(The records)

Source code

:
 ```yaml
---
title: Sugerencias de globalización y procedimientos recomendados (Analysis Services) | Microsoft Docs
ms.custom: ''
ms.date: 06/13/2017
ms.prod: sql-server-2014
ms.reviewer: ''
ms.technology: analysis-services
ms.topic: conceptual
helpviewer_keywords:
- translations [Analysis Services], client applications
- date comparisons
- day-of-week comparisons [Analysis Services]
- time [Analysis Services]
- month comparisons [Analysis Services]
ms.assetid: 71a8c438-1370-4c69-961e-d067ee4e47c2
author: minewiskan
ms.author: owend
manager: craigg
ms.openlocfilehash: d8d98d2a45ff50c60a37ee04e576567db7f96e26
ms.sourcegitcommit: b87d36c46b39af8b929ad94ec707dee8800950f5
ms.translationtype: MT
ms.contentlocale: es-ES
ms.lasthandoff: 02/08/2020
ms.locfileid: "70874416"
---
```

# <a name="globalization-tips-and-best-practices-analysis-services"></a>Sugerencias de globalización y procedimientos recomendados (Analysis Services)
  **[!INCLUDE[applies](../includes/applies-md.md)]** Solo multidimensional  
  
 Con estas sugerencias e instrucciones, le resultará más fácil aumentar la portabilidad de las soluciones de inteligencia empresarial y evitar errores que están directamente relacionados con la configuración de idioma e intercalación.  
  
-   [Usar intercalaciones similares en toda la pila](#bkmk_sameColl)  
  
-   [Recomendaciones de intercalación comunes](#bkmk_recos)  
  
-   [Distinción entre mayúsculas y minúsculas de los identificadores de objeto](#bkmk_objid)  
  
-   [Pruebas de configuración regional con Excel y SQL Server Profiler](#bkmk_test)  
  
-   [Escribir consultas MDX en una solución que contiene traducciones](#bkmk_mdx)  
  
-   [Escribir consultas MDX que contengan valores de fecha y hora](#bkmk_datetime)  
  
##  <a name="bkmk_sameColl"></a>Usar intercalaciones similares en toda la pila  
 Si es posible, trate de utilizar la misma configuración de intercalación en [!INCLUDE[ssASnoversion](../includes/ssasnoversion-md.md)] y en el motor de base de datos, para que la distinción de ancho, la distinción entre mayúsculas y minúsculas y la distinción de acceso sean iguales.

(End The records)

* _Assigned task_
Copy out each line carrying the string "mayúsculas" from the data.

* _Result for this exercise_
-   [Distinción entre mayúsculas y minúsculas de los identificadores de objeto](#bkmk_objid)  
 Si es posible, trate de utilizar la misma configuración de intercalación en [!INCLUDE[ssASnoversion](../includes/ssasnoversion-md.md)] y en el motor de base de datos, para que la distinción de ancho, la distinción entre mayúsculas y minúsculas y la distinción de acceso sean iguales.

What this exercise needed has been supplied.